Tuesday, May 19, 2009

The high cost of caregiving

An article in the Orange County Register last week caught my attention. The headline blared, “Caregiving costs Americans millions.”

This isn’t ground-breaking news; we know that caregiving has a significant cost to businesses, and anyone who has left a job to become a family caregiver knows the high personal cost, too.

The issue today is that more and more of us are facing the need to become caregivers. As we baby boomers begin aging we face the challenge on a scale larger than anything seen in history: a caregiving need that will cost us, personally and socially, millions of dollars.

Of course, the tough economy isn’t helping matters. Where we might have, at one time, simply contributed to the cost of hiring more caregiving help, today we’re giving a job to a nephew (untrained and inexperienced) because he needs the work. We’re taking on the task of caregiving ourselves, after becoming down-sized or RIFed.

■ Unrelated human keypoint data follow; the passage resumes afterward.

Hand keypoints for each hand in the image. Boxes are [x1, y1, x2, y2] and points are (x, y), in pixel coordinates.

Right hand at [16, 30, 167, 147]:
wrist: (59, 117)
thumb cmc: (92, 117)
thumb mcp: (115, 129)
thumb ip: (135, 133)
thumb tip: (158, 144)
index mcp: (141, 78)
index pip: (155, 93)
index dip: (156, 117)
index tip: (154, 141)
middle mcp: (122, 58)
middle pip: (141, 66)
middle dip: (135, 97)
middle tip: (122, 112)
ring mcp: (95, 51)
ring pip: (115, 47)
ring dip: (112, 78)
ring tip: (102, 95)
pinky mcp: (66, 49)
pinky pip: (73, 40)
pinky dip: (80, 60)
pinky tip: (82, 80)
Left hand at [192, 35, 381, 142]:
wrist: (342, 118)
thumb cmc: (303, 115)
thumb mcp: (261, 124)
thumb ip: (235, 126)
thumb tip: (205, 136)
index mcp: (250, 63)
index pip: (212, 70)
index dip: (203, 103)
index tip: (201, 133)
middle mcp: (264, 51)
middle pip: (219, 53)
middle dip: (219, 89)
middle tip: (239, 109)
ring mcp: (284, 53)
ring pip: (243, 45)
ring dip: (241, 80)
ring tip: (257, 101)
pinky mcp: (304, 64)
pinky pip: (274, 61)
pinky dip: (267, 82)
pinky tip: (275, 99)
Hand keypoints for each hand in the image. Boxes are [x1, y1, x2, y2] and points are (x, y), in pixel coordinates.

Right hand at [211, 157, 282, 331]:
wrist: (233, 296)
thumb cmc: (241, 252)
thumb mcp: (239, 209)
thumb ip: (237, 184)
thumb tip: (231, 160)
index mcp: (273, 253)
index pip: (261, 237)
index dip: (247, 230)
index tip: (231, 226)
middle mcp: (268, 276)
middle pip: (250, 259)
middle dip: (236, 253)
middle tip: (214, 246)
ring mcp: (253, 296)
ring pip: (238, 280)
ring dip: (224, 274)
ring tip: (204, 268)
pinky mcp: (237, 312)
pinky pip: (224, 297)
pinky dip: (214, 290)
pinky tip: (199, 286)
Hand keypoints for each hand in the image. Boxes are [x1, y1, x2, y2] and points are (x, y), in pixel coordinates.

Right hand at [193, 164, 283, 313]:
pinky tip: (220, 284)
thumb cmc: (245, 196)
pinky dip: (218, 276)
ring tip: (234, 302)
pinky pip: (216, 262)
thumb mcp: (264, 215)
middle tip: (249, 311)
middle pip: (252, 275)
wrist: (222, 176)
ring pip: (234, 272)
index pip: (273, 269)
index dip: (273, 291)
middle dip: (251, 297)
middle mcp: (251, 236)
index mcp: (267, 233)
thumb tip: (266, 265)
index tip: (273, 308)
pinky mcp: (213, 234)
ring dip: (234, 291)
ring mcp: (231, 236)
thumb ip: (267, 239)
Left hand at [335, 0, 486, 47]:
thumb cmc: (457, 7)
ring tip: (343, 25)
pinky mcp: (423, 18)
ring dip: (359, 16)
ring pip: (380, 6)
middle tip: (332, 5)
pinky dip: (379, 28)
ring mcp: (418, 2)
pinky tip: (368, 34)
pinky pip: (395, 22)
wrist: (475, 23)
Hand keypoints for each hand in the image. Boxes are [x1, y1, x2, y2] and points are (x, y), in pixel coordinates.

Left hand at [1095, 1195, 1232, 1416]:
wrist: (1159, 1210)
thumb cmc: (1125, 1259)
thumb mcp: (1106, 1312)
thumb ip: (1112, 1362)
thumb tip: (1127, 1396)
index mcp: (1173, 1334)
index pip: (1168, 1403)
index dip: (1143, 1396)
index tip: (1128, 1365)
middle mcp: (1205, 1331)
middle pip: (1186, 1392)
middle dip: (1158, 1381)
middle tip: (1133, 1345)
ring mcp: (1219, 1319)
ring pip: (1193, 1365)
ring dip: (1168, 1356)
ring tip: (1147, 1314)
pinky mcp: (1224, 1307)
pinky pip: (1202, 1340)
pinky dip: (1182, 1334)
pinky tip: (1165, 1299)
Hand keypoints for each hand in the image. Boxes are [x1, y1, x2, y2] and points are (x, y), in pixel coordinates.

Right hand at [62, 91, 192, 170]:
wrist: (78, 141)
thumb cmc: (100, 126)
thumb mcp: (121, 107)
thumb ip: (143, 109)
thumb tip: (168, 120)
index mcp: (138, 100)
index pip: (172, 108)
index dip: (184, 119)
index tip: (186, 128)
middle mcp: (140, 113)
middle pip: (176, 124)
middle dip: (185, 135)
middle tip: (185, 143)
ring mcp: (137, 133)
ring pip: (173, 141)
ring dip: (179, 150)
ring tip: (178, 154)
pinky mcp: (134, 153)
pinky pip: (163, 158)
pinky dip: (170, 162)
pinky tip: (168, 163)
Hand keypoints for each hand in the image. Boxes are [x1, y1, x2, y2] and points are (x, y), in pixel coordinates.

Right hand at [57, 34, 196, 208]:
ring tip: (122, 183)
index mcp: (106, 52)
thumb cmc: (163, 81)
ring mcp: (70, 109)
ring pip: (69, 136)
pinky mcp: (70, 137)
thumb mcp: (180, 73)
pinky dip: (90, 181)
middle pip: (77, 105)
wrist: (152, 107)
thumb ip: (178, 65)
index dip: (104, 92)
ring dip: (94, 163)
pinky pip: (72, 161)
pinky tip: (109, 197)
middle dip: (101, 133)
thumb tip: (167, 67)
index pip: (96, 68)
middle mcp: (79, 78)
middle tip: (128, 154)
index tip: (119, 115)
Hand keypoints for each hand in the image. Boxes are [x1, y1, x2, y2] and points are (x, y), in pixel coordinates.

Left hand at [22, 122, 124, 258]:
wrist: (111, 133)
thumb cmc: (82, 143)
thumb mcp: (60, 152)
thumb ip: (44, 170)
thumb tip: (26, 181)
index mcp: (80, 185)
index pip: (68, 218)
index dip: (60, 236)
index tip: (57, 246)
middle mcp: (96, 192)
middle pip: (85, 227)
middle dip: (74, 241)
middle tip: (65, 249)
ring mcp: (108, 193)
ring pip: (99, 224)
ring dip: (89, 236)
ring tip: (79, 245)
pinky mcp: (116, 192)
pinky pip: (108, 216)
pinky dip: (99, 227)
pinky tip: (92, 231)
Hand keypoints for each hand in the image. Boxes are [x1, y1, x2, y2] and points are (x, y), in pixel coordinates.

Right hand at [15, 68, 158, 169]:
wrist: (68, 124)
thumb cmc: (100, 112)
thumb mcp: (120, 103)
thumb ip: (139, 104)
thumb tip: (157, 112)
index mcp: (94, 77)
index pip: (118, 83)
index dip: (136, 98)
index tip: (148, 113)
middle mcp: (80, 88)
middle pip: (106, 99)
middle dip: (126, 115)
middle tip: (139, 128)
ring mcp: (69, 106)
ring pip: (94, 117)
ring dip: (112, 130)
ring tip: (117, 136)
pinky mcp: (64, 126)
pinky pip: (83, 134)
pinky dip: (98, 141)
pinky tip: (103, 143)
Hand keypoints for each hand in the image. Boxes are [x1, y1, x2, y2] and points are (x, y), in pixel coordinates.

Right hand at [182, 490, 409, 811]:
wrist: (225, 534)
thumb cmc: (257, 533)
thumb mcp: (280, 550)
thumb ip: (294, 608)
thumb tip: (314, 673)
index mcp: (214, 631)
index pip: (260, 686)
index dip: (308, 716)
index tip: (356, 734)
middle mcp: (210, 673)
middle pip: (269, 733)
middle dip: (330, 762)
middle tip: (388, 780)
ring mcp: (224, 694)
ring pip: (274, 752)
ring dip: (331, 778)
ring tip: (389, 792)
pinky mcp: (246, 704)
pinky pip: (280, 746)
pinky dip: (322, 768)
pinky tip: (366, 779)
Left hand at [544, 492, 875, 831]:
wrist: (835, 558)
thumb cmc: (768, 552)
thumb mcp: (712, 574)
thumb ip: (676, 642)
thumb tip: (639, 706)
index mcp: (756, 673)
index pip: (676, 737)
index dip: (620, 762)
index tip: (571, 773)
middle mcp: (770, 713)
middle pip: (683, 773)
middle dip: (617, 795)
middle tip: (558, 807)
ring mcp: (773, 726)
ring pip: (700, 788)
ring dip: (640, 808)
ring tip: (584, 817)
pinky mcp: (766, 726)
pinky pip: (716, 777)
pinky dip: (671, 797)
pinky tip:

According to the story, “43 percent of caregivers have taken a pay cut or have been forced to work fewer hours as a result of the recession.” The story goes on to point out that as we live longer, nearly all of us can expect to spend at least a few years as caregiver to a parent or spouse.

And as we start to face these situations personally, we may, as a society, start to take steps to improve the awareness of the very real cost, both measurable and not.